## Exercise brief
Please update the lines of every item below by changing "common name" to "vernacular name" wherever it occurs, leaving everything else unchanged.

+++++

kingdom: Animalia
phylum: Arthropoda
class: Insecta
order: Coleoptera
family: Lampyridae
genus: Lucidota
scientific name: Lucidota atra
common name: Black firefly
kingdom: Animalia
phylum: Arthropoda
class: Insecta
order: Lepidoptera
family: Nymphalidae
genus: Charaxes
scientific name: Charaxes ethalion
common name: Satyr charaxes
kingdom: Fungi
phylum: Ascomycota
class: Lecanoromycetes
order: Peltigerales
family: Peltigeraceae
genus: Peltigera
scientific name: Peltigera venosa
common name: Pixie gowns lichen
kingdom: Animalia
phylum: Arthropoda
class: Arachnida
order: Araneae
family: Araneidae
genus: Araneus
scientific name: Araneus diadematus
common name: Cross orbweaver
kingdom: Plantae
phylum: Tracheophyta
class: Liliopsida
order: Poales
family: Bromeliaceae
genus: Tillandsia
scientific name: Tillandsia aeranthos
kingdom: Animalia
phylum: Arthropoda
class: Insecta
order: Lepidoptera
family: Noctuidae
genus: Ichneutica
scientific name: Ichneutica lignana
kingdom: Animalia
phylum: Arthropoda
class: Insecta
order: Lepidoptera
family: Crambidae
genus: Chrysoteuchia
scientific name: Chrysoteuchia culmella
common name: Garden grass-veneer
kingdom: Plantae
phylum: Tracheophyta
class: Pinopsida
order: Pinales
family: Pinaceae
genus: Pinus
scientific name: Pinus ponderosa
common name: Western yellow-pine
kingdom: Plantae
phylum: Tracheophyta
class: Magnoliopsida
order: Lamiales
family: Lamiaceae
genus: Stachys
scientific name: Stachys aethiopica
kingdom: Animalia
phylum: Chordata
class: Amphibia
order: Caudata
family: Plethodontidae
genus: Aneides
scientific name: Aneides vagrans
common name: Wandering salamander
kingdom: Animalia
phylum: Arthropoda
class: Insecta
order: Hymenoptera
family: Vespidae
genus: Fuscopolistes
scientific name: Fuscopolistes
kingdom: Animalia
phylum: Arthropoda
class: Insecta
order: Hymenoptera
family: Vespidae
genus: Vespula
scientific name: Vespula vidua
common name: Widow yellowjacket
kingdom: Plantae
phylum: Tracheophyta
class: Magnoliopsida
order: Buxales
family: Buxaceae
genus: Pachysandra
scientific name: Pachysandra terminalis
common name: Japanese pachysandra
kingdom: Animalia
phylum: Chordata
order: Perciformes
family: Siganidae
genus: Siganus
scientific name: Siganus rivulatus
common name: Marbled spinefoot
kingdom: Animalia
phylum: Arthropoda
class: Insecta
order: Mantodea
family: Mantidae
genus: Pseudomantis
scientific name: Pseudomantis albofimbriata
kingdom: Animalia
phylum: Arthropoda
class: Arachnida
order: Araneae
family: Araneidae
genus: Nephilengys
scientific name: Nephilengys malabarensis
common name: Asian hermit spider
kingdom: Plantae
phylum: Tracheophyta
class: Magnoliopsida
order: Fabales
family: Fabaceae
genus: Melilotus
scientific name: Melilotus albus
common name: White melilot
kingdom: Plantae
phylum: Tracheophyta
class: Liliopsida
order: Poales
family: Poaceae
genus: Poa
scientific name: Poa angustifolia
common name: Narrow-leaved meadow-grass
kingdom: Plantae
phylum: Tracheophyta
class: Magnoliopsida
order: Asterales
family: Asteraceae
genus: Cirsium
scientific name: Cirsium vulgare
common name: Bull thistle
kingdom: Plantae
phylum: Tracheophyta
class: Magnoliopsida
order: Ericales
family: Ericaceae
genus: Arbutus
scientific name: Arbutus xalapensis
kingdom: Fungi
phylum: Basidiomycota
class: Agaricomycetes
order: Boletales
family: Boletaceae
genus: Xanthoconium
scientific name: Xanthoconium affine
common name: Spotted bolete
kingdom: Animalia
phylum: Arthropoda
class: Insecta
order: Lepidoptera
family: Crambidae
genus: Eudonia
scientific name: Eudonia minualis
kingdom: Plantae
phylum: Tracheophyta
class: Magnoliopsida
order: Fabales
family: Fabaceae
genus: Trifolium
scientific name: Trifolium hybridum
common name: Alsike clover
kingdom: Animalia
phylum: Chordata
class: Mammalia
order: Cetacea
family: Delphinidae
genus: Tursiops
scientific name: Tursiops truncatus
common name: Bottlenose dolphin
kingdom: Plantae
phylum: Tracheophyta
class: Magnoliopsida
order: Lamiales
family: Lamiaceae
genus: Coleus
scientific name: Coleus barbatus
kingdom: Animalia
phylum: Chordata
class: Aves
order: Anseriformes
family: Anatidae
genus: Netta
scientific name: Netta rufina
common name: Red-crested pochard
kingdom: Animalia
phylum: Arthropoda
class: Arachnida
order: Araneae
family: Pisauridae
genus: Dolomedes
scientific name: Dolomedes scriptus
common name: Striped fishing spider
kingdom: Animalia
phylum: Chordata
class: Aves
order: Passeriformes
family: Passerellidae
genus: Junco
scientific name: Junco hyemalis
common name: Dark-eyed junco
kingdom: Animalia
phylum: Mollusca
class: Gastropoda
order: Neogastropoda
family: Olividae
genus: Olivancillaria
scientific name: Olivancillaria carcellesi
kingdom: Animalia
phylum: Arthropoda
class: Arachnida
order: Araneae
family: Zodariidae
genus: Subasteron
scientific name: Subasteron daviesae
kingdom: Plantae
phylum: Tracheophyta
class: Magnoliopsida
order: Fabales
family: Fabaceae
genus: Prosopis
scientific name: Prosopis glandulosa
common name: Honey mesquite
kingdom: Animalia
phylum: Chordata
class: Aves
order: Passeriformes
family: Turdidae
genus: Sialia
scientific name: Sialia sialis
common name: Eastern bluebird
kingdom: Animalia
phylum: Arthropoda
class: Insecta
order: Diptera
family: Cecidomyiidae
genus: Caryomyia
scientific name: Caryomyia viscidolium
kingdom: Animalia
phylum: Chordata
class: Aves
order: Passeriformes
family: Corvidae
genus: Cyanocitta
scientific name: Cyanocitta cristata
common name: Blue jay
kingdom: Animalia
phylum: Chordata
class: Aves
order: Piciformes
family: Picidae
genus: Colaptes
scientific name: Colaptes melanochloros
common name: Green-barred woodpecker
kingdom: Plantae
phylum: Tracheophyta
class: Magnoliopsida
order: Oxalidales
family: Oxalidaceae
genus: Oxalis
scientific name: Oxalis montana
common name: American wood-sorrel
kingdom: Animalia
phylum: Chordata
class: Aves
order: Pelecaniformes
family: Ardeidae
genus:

+++++

## Task response
kingdom: Animalia
phylum: Arthropoda
class: Insecta
order: Coleoptera
family: Lampyridae
genus: Lucidota
scientific name: Lucidota atra
vernacular name: Black firefly
kingdom: Animalia
phylum: Arthropoda
class: Insecta
order: Lepidoptera
family: Nymphalidae
genus: Charaxes
scientific name: Charaxes ethalion
vernacular name: Satyr charaxes
kingdom: Fungi
phylum: Ascomycota
class: Lecanoromycetes
order: Peltigerales
family: Peltigeraceae
genus: Peltigera
scientific name: Peltigera venosa
vernacular name: Pixie gowns lichen
kingdom: Animalia
phylum: Arthropoda
class: Arachnida
order: Araneae
family: Araneidae
genus: Araneus
scientific name: Araneus diadematus
vernacular name: Cross orbweaver
kingdom: Plantae
phylum: Tracheophyta
class: Liliopsida
order: Poales
family: Bromeliaceae
genus: Tillandsia
scientific name: Tillandsia aeranthos
kingdom: Animalia
phylum: Arthropoda
class: Insecta
order: Lepidoptera
family: Noctuidae
genus: Ichneutica
scientific name: Ichneutica lignana
kingdom: Animalia
phylum: Arthropoda
class: Insecta
order: Lepidoptera
family: Crambidae
genus: Chrysoteuchia
scientific name: Chrysoteuchia culmella
vernacular name: Garden grass-veneer
kingdom: Plantae
phylum: Tracheophyta
class: Pinopsida
order: Pinales
family: Pinaceae
genus: Pinus
scientific name: Pinus ponderosa
vernacular name: Western yellow-pine
kingdom: Plantae
phylum: Tracheophyta
class: Magnoliopsida
order: Lamiales
family: Lamiaceae
genus: Stachys
scientific name: Stachys aethiopica
kingdom: Animalia
phylum: Chordata
class: Amphibia
order: Caudata
family: Plethodontidae
genus: Aneides
scientific name: Aneides vagrans
vernacular name: Wandering salamander
kingdom: Animalia
phylum: Arthropoda
class: Insecta
order: Hymenoptera
family: Vespidae
genus: Fuscopolistes
scientific name: Fuscopolistes
kingdom: Animalia
phylum: Arthropoda
class: Insecta
order: Hymenoptera
family: Vespidae
genus: Vespula
scientific name: Vespula vidua
vernacular name: Widow yellowjacket
kingdom: Plantae
phylum: Tracheophyta
class: Magnoliopsida
order: Buxales
family: Buxaceae
genus: Pachysandra
scientific name: Pachysandra terminalis
vernacular name: Japanese pachysandra
kingdom: Animalia
phylum: Chordata
order: Perciformes
family: Siganidae
genus: Siganus
scientific name: Siganus rivulatus
vernacular name: Marbled spinefoot
kingdom: Animalia
phylum: Arthropoda
class: Insecta
order: Mantodea
family: Mantidae
genus: Pseudomantis
scientific name: Pseudomantis albofimbriata
kingdom: Animalia
phylum: Arthropoda
class: Arachnida
order: Araneae
family: Araneidae
genus: Nephilengys
scientific name: Nephilengys malabarensis
vernacular name: Asian hermit spider
kingdom: Plantae
phylum: Tracheophyta
class: Magnoliopsida
order: Fabales
family: Fabaceae
genus: Melilotus
scientific name: Melilotus albus
vernacular name: White melilot
kingdom: Plantae
phylum: Tracheophyta
class: Liliopsida
order: Poales
family: Poaceae
genus: Poa
scientific name: Poa angustifolia
vernacular name: Narrow-leaved meadow-grass
kingdom: Plantae
phylum: Tracheophyta
class: Magnoliopsida
order: Asterales
family: Asteraceae
genus: Cirsium
scientific name: Cirsium vulgare
vernacular name: Bull thistle
kingdom: Plantae
phylum: Tracheophyta
class: Magnoliopsida
order: Ericales
family: Ericaceae
genus: Arbutus
scientific name: Arbutus xalapensis
kingdom: Fungi
phylum: Basidiomycota
class: Agaricomycetes
order: Boletales
family: Boletaceae
genus: Xanthoconium
scientific name: Xanthoconium affine
vernacular name: Spotted bolete
kingdom: Animalia
phylum: Arthropoda
class: Insecta
order: Lepidoptera
family: Crambidae
genus: Eudonia
scientific name: Eudonia minualis
kingdom: Plantae
phylum: Tracheophyta
class: Magnoliopsida
order: Fabales
family: Fabaceae
genus: Trifolium
scientific name: Trifolium hybridum
vernacular name: Alsike clover
kingdom: Animalia
phylum: Chordata
class: Mammalia
order: Cetacea
family: Delphinidae
genus: Tursiops
scientific name: Tursiops truncatus
vernacular name: Bottlenose dolphin
kingdom: Plantae
phylum: Tracheophyta
class: Magnoliopsida
order: Lamiales
family: Lamiaceae
genus: Coleus
scientific name: Coleus barbatus
kingdom: Animalia
phylum: Chordata
class: Aves
order: Anseriformes
family: Anatidae
genus: Netta
scientific name: Netta rufina
vernacular name: Red-crested pochard
kingdom: Animalia
phylum: Arthropoda
class: Arachnida
order: Araneae
family: Pisauridae
genus: Dolomedes
scientific name: Dolomedes scriptus
vernacular name: Striped fishing spider
kingdom: Animalia
phylum: Chordata
class: Aves
order: Passeriformes
family: Passerellidae
genus: Junco
scientific name: Junco hyemalis
vernacular name: Dark-eyed junco
kingdom: Animalia
phylum: Mollusca
class: Gastropoda
order: Neogastropoda
family: Olividae
genus: Olivancillaria
scientific name: Olivancillaria carcellesi
kingdom: Animalia
phylum: Arthropoda
class: Arachnida
order: Araneae
family: Zodariidae
genus: Subasteron
scientific name: Subasteron daviesae
kingdom: Plantae
phylum: Tracheophyta
class: Magnoliopsida
order: Fabales
family: Fabaceae
genus: Prosopis
scientific name: Prosopis glandulosa
vernacular name: Honey mesquite
kingdom: Animalia
phylum: Chordata
class: Aves
order: Passeriformes
family: Turdidae
genus: Sialia
scientific name: Sialia sialis
vernacular name: Eastern bluebird
kingdom: Animalia
phylum: Arthropoda
class: Insecta
order: Diptera
family: Cecidomyiidae
genus: Caryomyia
scientific name: Caryomyia viscidolium
kingdom: Animalia
phylum: Chordata
class: Aves
order: Passeriformes
family: Corvidae
genus: Cyanocitta
scientific name: Cyanocitta cristata
vernacular name: Blue jay
kingdom: Animalia
phylum: Chordata
class: Aves
order: Piciformes
family: Picidae
genus: Colaptes
scientific name: Colaptes melanochloros
vernacular name: Green-barred woodpecker
kingdom: Plantae
phylum: Tracheophyta
class: Magnoliopsida
order: Oxalidales
family: Oxalidaceae
genus: Oxalis
scientific name: Oxalis montana
vernacular name: American wood-sorrel
kingdom: Animalia
phylum: Chordata
class: Aves
order: Pelecaniformes
family: Ardeidae
genus:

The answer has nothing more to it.